Now, consumers can even find the powders at Jamba Juice, a high-end chain of smoothie restaurants.
  
But Borba didn’t stop there. “We realized from this and other successes that the Borba formulation could live in multiple categories, from smoothies to cupcakes and jelly beans,” said Mr. Borba.
  
“The internal use of vitamins is one of the most powerful weapons in the ongoing quest for younger, healthier, more attractive-looking skin,” according to Dr. Murad.
  
He has been recommending dietary supplementation to his patients for more than three decades. He explained that he has always believed that nutritional supplements benefit the skin, and promote overall body health.
   
“When we treat the epidermis with topical facial products, we address approximately 20% of the skin. The remaining 80%, the dermis, which contains the cells and connective tissue featuring collagen, elastin fibers, and blood vessels, needs to be addressed from the inside,” explained Dr. Murad.
   
This is where a comprehensive regimen proves beneficial. The way to do this is through nutritious foods and added support through supplementation, according to Dr. Murad.
  
The idea makes perfect sense—eat well, get better skin—but feeding the skin all the nutrients it needs has proven to be an elusive battle in a society that is overfed yet under-nourished, because folks load up on fatty foods rather than vitamins and minerals. The value of proper diet and supplementation is immeasurable.

More Ahead



The cosmetic and skin care product industry is somewhat overwhelmed by a me-too mindset in which research and development focuses on matching the competition rather than applying innovation to improve products.
  
“Research, therefore, has traditionally been based on efforts to improve traditional, successful combinations of surfactants, oils and active substances,” said Mr. Kanga.
  
The industry needs to look further into delivery systems to enhance the bioavailability of cosmetic ingredients to the skin. Active ingredient research and its use in providing targeted delivery should be the main focus of R&D for marketers in terms of newer trends in nanotechnology.
   
Azure Cosmeceuticals researchers insist the newest trend in skin delivery is that of film forming delivery systems.
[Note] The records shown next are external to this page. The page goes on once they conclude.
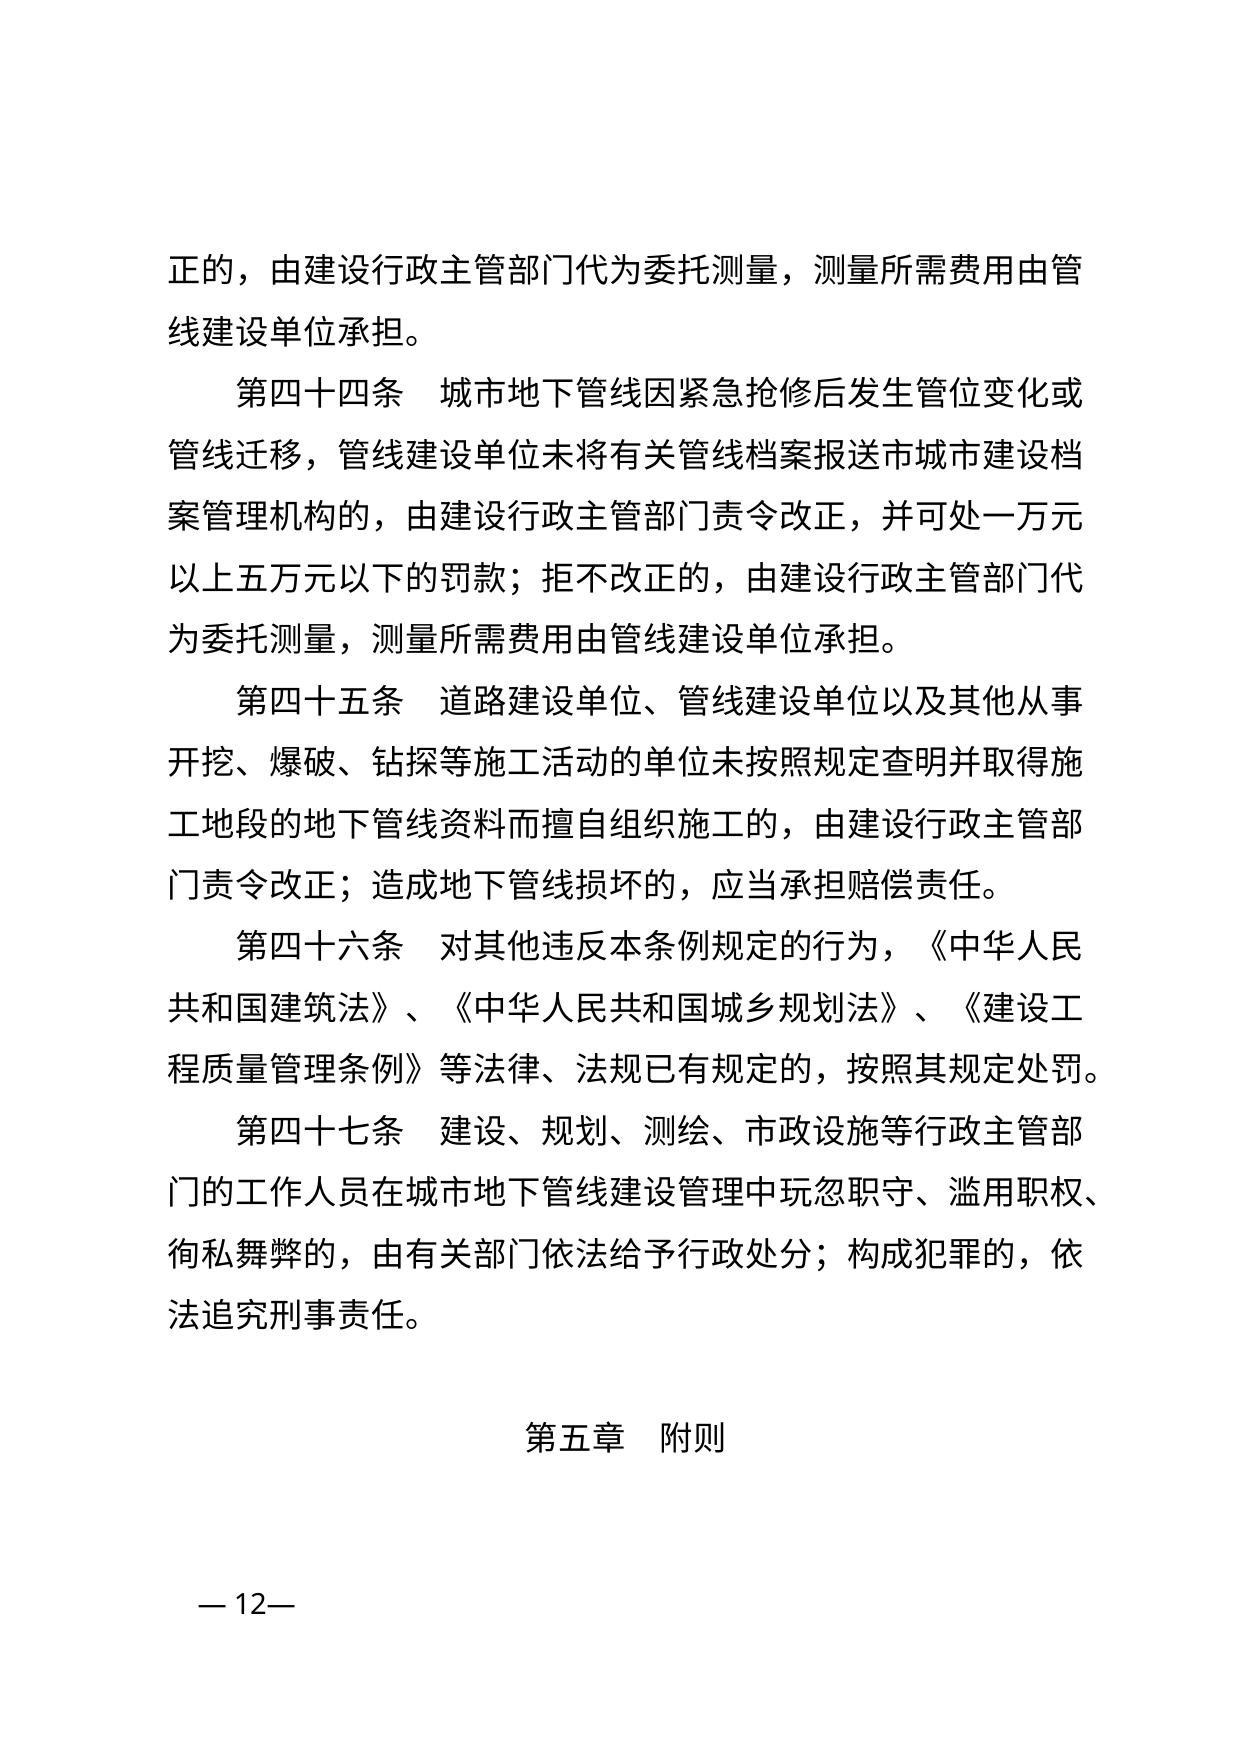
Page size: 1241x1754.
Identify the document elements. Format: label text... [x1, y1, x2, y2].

text 第五章 附则 [168, 1405, 1084, 1467]
text 第四十七条 建设、规划、测绘、市政设施等行政主管部门的工作人员在城市地下管线建设管理中玩忽职守、滥用职权、徇私舞弊的，由有关部门依法给予行政处分；构成犯罪的，依法追究刑事责任。 [168, 1098, 1084, 1344]
text 第四十四条 城市地下管线因紧急抢修后发生管位变化或管线迁移，管线建设单位未将有关管线档案报送市城市建设档案管理机构的，由建设行政主管部门责令改正，并可处一万元以上五万元以下的罚款；拒不改正的，由建设行政主管部门代为委托测量，测量所需费用由管线建设单位承担。 [168, 361, 1084, 668]
text 第四十五条 道路建设单位、管线建设单位以及其他从事开挖、爆破、钻探等施工活动的单位未按照规定查明并取得施工地段的地下管线资料而擅自组织施工的，由建设行政主管部门责令改正；造成地下管线损坏的，应当承担赔偿责任。 [168, 668, 1084, 914]
text 第四十六条 对其他违反本条例规定的行为，《中华人民共和国建筑法》、《中华人民共和国城乡规划法》、《建设工程质量管理条例》等法律、法规已有规定的，按照其规定处罚。 [168, 914, 1084, 1098]
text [168, 238, 1084, 361]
The system has similar characteristics of a time-released patch effect but without the patch.
   
“It enhances the delivery of actives and provides long lasting hydration and rehydration. In addition, this film forming delivery system is only noticeable on skin via black light so it’s very lightweight,” said Ms. Zangl.
   
With a wealth of delivery systems at hand there are many possibilities ahead. Industry experts predict there will be more active smart molecules with real consumer benefits. Encapsulation technologies will become more effective at getting those active ingredients to the places where they will do the most good.